Entries drawn from a collection
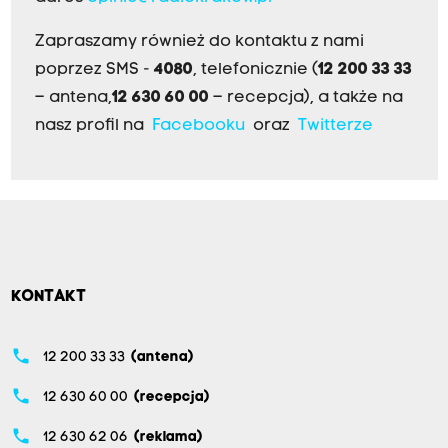
Zapraszamy również do kontaktu z nami
poprzez SMS -
4080
, telefonicznie (
12 200 33 33
– antena,
12 630 60 00
– recepcja), a także na
nasz profil na
Facebooku
oraz
Twitterze
KONTAKT
phone
12 200 33 33
(antena)
phone
12 630 60 00
(recepcja)
phone
12 630 62 06
(reklama)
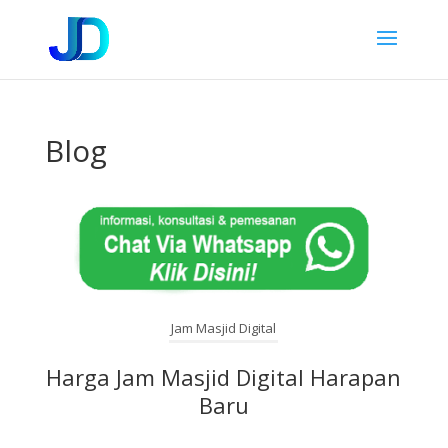
Blog
Jam Masjid Digital
Harga Jam Masjid Digital Harapan
Baru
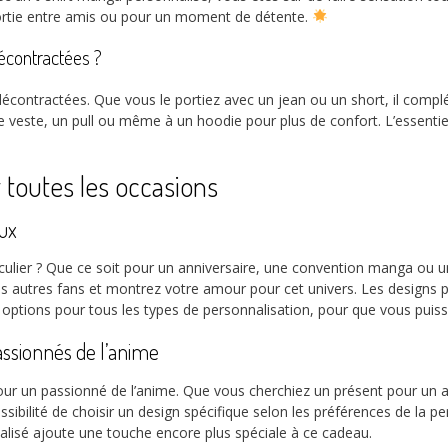
sortie entre amis ou pour un moment de détente.
décontractées ?
écontractées. Que vous le portiez avec un jean ou un short, il compléte
e veste, un pull ou même à un hoodie pour plus de confort. L’essenti
 toutes les occasions
ux
ier ? Que ce soit pour un anniversaire, une convention manga ou un fe
 autres fans et montrez votre amour pour cet univers. Les designs p
es options pour tous les types de personnalisation, pour que vous puis
assionnés de l’anime
our un passionné de l’anime. Que vous cherchiez un présent pour un a
ossibilité de choisir un design spécifique selon les préférences de la p
lisé ajoute une touche encore plus spéciale à ce cadeau.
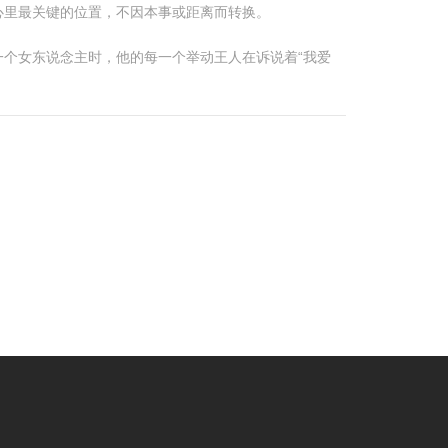
心里最关键的位置，不因本事或距离而转换。
个女东说念主时，他的每一个举动王人在诉说着“我爱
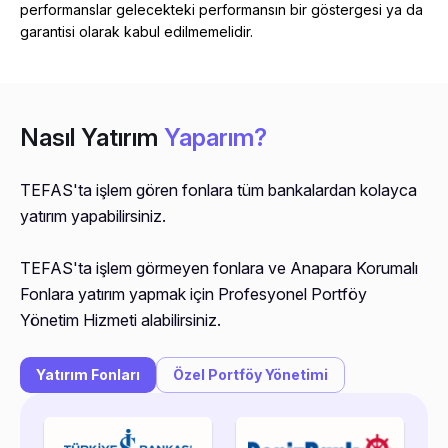
performanslar gelecekteki performansın bir göstergesi ya da
garantisi olarak kabul edilmemelidir.
Nasıl Yatırım
Yaparım?
TEFAS'ta işlem gören fonlara tüm bankalardan kolayca 
yatırım yapabilirsiniz.
TEFAS'ta işlem görmeyen fonlara ve Anapara Korumalı 
Fonlara yatırım yapmak için Profesyonel Portföy 
Yönetim Hizmeti alabilirsiniz.
Yatırım Fonları
Özel Portföy Yönetimi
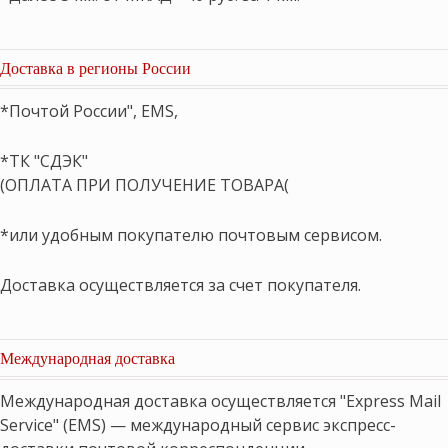
Доставка в регионы России
*Почтой России", EMS,
*ТК "СДЭК"
(ОПЛАТА ПРИ ПОЛУЧЕНИЕ ТОВАРА(
*или удобным покупателю почтовым сервисом.
Доставка осуществляется за счет покупателя.
Международная доставка
Международная доставка осуществляется "Express Mail
Service" (EMS) — международный сервис экспресс-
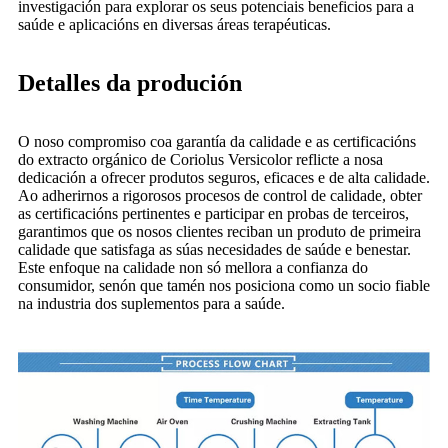
investigación para explorar os seus potenciais beneficios para a
saúde e aplicacións en diversas áreas terapéuticas.
Detalles da produción
O noso compromiso coa garantía da calidade e as certificacións
do extracto orgánico de Coriolus Versicolor reflicte a nosa
dedicación a ofrecer produtos seguros, eficaces e de alta calidade.
Ao adherirnos a rigorosos procesos de control de calidade, obter
as certificacións pertinentes e participar en probas de terceiros,
garantimos que os nosos clientes reciban un produto de primeira
calidade que satisfaga as súas necesidades de saúde e benestar.
Este enfoque na calidade non só mellora a confianza do
consumidor, senón que tamén nos posiciona como un socio fiable
na industria dos suplementos para a saúde.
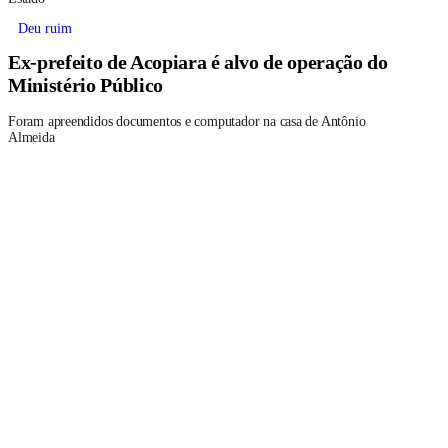
Deu ruim
Ex-prefeito de Acopiara é alvo de operação do
Ministério Público
Foram apreendidos documentos e computador na casa de Antônio
Almeida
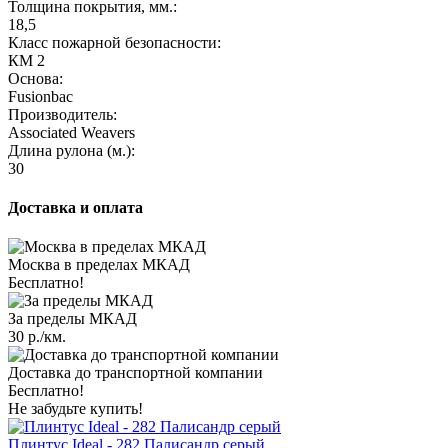
Толщина покрытия, мм.:
18,5
Класс пожарной безопасности:
КМ 2
Основа:
Fusionbac
Производитель:
Associated Weavers
Длина рулона (м.):
30
Доставка и оплата
Москва в пределах МКАД
Бесплатно!
За пределы МКАД
30 р./км.
Доставка до транспортной компании
Бесплатно!
Не забудьте купить!
Плинтус Ideal - 282 Палисандр серый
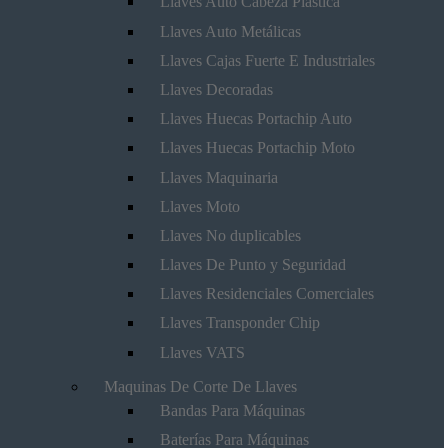
Llaves Auto Cabeza Plástica
Llaves Auto Metálicas
Llaves Cajas Fuerte E Industriales
Llaves Decoradas
Llaves Huecas Portachip Auto
Llaves Huecas Portachip Moto
Llaves Maquinaria
Llaves Moto
Llaves No duplicables
Llaves De Punto y Seguridad
Llaves Residenciales Comerciales
Llaves Transponder Chip
Llaves VATS
Maquinas De Corte De Llaves
Bandas Para Máquinas
Baterías Para Máquinas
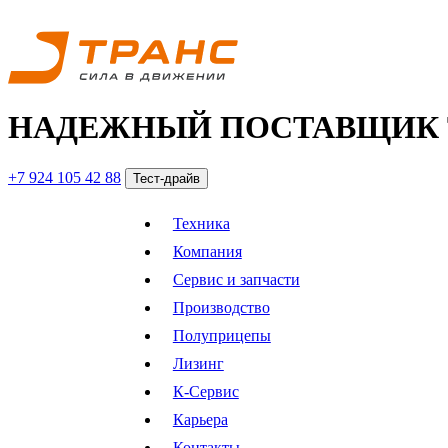
НАДЕЖНЫЙ ПОСТАВЩИК 
+7 924 105 42 88
Тест-драйв
Техника
Компания
Сервис и запчасти
Производство
Полуприцепы
Лизинг
К-Сервис
Карьера
Контакты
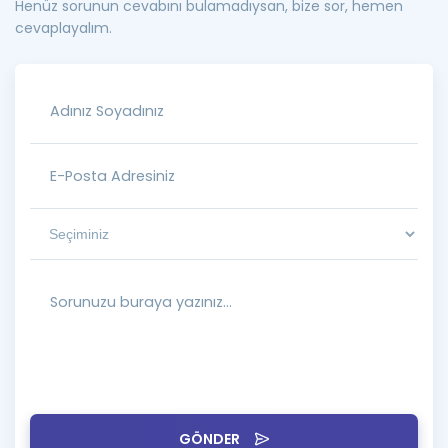
Henüz sorunun cevabını bulamadıysan, bize sor, hemen
cevaplayalım.
GÖNDER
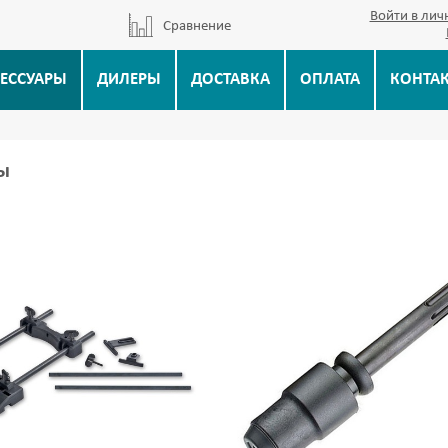
Войти в лич
Сравнение
ЕССУАРЫ
ДИЛЕРЫ
ДОСТАВКА
ОПЛАТА
КОНТА
ы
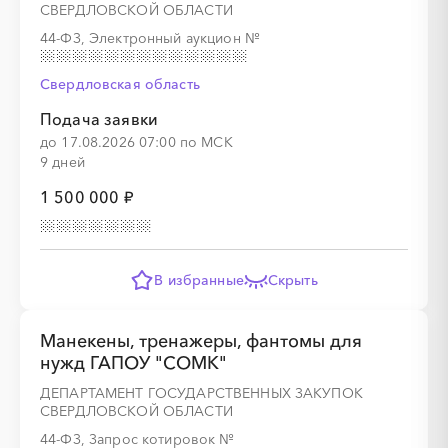
СВЕРДЛОВСКОЙ ОБЛАСТИ
44-ФЗ, Электронный аукцион
№
Свердловская область
Подача заявки
до 17.08.2026 07:00 по МСК
9 дней
1 500 000 ₽
В избранные
Скрыть
Манекены, тренажеры, фантомы для
нужд ГАПОУ "СОМК"
ДЕПАРТАМЕНТ ГОСУДАРСТВЕННЫХ ЗАКУПОК
СВЕРДЛОВСКОЙ ОБЛАСТИ
44-ФЗ, Запрос котировок
№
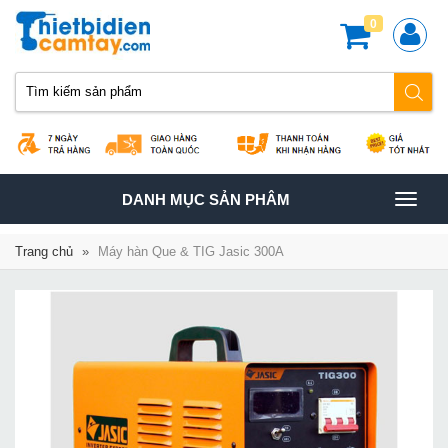
0
TOGGLE
DANH MỤC SẢN PHÂM
NAVIGATION
Trang chủ
»
Máy hàn Que & TIG Jasic 300A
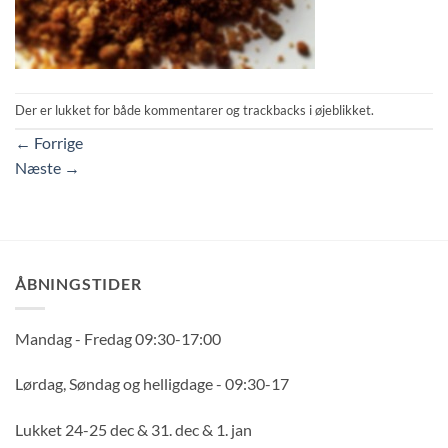
Der er lukket for både kommentarer og trackbacks i øjeblikket.
←
Forrige
Næste
→
ÅBNINGSTIDER
Mandag - Fredag 09:30-17:00
Lørdag, Søndag og helligdage - 09:30-17
Lukket 24-25 dec & 31. dec & 1. jan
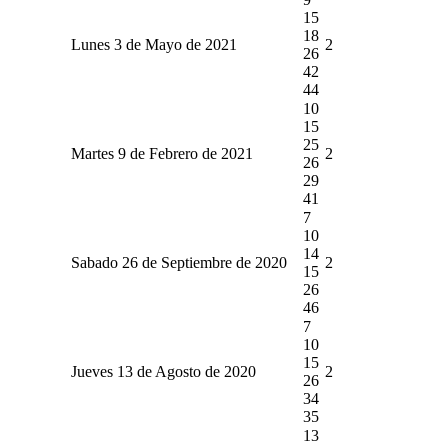
15
18
Lunes 3 de Mayo de 2021
2
26
42
44
10
15
25
Martes 9 de Febrero de 2021
2
26
29
41
7
10
14
Sabado 26 de Septiembre de 2020
2
15
26
46
7
10
15
Jueves 13 de Agosto de 2020
2
26
34
35
13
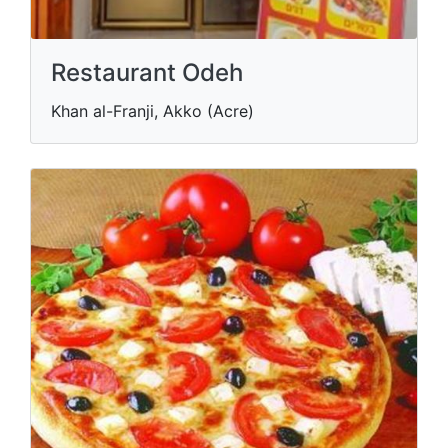
Restaurant Odeh
Khan al-Franji, Akko (Acre)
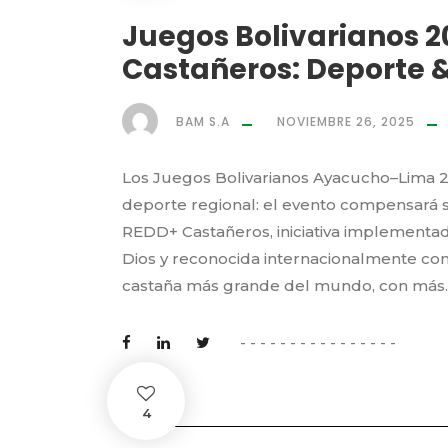
Juegos Bolivarianos 2
Castañeros: Deporte &
BAM S.A
NOVIEMBRE 26, 2025
Los Juegos Bolivarianos Ayacucho–Lima 20
deporte regional: el evento compensará 
REDD+ Castañeros, iniciativa implement
Dios y reconocida internacionalmente co
castaña más grande del mundo, con más..
4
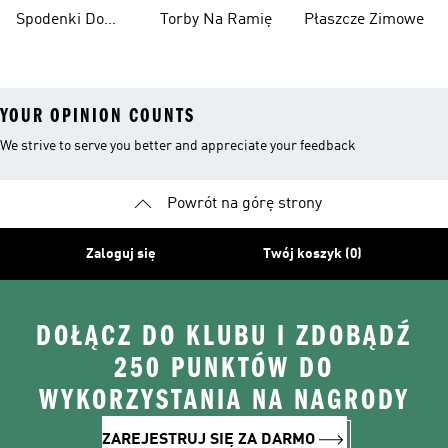
Spodenki Do
Torby Na Ramię
Płaszcze Zimowe
Kolan
YOUR OPINION COUNTS
We strive to serve you better and appreciate your feedback
Powrót na górę strony
Zaloguj się
Twój koszyk (0)
DOŁĄCZ DO KLUBU I ZDOBĄDŹ
250 PUNKTÓW DO
WYKORZYSTANIA NA NAGRODY
ZAREJESTRUJ SIĘ ZA DARMO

## PROBLEM DESCRIPTION
Repeat the text of every one of the records word for word, and leave the pictures out of your answer.

## SOLUTION
Zapraszamy również do kontaktu z nami
poprzez SMS -
4080
, telefonicznie (
12 200 33 33
– antena,
12 630 60 00
– recepcja), a także na
nasz profil na
Facebooku
oraz
Twitterze
KONTAKT
phone
12 200 33 33
(antena)
phone
12 630 60 00
(recepcja)
phone
12 630 62 06
(reklama)
Blog
Jam Masjid Digital
Harga Jam Masjid Digital Harapan
Baru
sortie entre amis ou pour un moment de détente.
décontractées ?
écontractées. Que vous le portiez avec un jean ou un short, il compléte
e veste, un pull ou même à un hoodie pour plus de confort. L’essenti
 toutes les occasions
ux
ier ? Que ce soit pour un anniversaire, une convention manga ou un fe
 autres fans et montrez votre amour pour cet univers. Les designs p
es options pour tous les types de personnalisation, pour que vous puis
assionnés de l’anime
our un passionné de l’anime. Que vous cherchiez un présent pour un a
ossibilité de choisir un design spécifique selon les préférences de la p
lisé ajoute une touche encore plus spéciale à ce cadeau.
心里最关键的位置，不因本事或距离而转换。
个女东说念主时，他的每一个举动王人在诉说着“我爱
performanslar gelecekteki performansın bir göstergesi ya da
garantisi olarak kabul edilmemelidir.
Nasıl Yatırım
Yaparım?
TEFAS'ta işlem gören fonlara tüm bankalardan kolayca 
yatırım yapabilirsiniz.
TEFAS'ta işlem görmeyen fonlara ve Anapara Korumalı 
Fonlara yatırım yapmak için Profesyonel Portföy 
Yönetim Hizmeti alabilirsiniz.
Yatırım Fonları
Özel Portföy Yönetimi
Доставка в регионы России
*Почтой России", EMS,
*ТК "СДЭК"
(ОПЛАТА ПРИ ПОЛУЧЕНИЕ ТОВАРА(
*или удобным покупателю почтовым сервисом.
Доставка осуществляется за счет покупателя.
Международная доставка
Международная доставка осуществляется "Express Mail
Service" (EMS) — международный сервис экспресс-
investigación para explorar os seus potenciais beneficios para a
saúde e aplicacións en diversas áreas terapéuticas.
Detalles da produción
O noso compromiso coa garantía da calidade e as certificacións
do extracto orgánico de Coriolus Versicolor reflicte a nosa
dedicación a ofrecer produtos seguros, eficaces e de alta calidade.
Ao adherirnos a rigorosos procesos de control de calidade, obter
as certificacións pertinentes e participar en probas de terceiros,
garantimos que os nosos clientes reciban un produto de primeira
calidade que satisfaga as súas necesidades de saúde e benestar.
Este enfoque na calidade non só mellora a confianza do
consumidor, senón que tamén nos posiciona como un socio fiable
na industria dos suplementos para a saúde.
Deu ruim
Ex-prefeito de Acopiara é alvo de operação do
Ministério Público
Foram apreendidos documentos e computador na casa de Antônio
Almeida
Толщина покрытия, мм.:
18,5
Класс пожарной безопасности:
КМ 2
Основа:
Fusionbac
Производитель:
Associated Weavers
Длина рулона (м.):
30
Доставка и оплата
Москва в пределах МКАД
Бесплатно!
За пределы МКАД
30 р./км.
Доставка до транспортной компании
Бесплатно!
Не забудьте купить!
Плинтус Ideal - 282 Палисандр серый
Llaves Auto Cabeza Plástica
Llaves Auto Metálicas
Llaves Cajas Fuerte E Industriales
Llaves Decoradas
Llaves Huecas Portachip Auto
Llaves Huecas Portachip Moto
Llaves Maquinaria
Llaves Moto
Llaves No duplicables
Llaves De Punto y Seguridad
Llaves Residenciales Comerciales
Llaves Transponder Chip
Llaves VATS
Maquinas De Corte De Llaves
Bandas Para Máquinas
Baterías Para Máquinas
НАДЕЖНЫЙ ПОСТАВЩИК 
+7 924 105 42 88
Тест-драйв
Техника
Компания
Сервис и запчасти
Производство
Полуприцепы
Лизинг
К-Сервис
Карьера
Контакты
Henüz sorunun cevabını bulamadıysan, bize sor, hemen
cevaplayalım.
GÖNDER
Войти в лич
Сравнение
ЕССУАРЫ
ДИЛЕРЫ
ДОСТАВКА
ОПЛАТА
КОНТА
ы
СВЕРДЛОВСКОЙ ОБЛАСТИ
44-ФЗ, Электронный аукцион
№
Свердловская область
Подача заявки
до 17.08.2026 07:00 по МСК
9 дней
1 500 000 ₽
В избранные
Скрыть
Манекены, тренажеры, фантомы для
нужд ГАПОУ "СОМК"
ДЕПАРТАМЕНТ ГОСУДАРСТВЕННЫХ ЗАКУПОК
СВЕРДЛОВСКОЙ ОБЛАСТИ
44-ФЗ, Запрос котировок
№
0
TOGGLE
DANH MỤC SẢN PHÂM
NAVIGATION
Trang chủ
»
Máy hàn Que & TIG Jasic 300A
Der er lukket for både kommentarer og trackbacks i øjeblikket.
←
Forrige
Næste
→
ÅBNINGSTIDER
Mandag - Fredag 09:30-17:00
Lørdag, Søndag og helligdage - 09:30-17
Lukket 24-25 dec & 31. dec & 1. jan
15
18
Lunes 3 de Mayo de 2021
2
26
42
44
10
15
25
Martes 9 de Febrero de 2021
2
26
29
41
7
10
14
Sabado 26 de Septiembre de 2020
2
15
26
46
7
10
15
Jueves 13 de Agosto de 2020
2
26
34
35
13
Restaurant Odeh
Khan al-Franji, Akko (Acre)
Juegos Bolivarianos 2
Castañeros: Deporte &
BAM S.A
NOVIEMBRE 26, 2025
Los Juegos Bolivarianos Ayacucho–Lima 20
deporte regional: el evento compensará 
REDD+ Castañeros, iniciativa implement
Dios y reconocida internacionalmente co
castaña más grande del mundo, con más..
4
Spodenki Do
Torby Na Ramię
Płaszcze Zimowe
Kolan
YOUR OPINION COUNTS
We strive to serve you better and appreciate your feedback
Powrót na górę strony
Zaloguj się
Twój koszyk (0)
DOŁĄCZ DO KLUBU I ZDOBĄDŹ
250 PUNKTÓW DO
WYKORZYSTANIA NA NAGRODY
ZAREJESTRUJ SIĘ ZA DARMO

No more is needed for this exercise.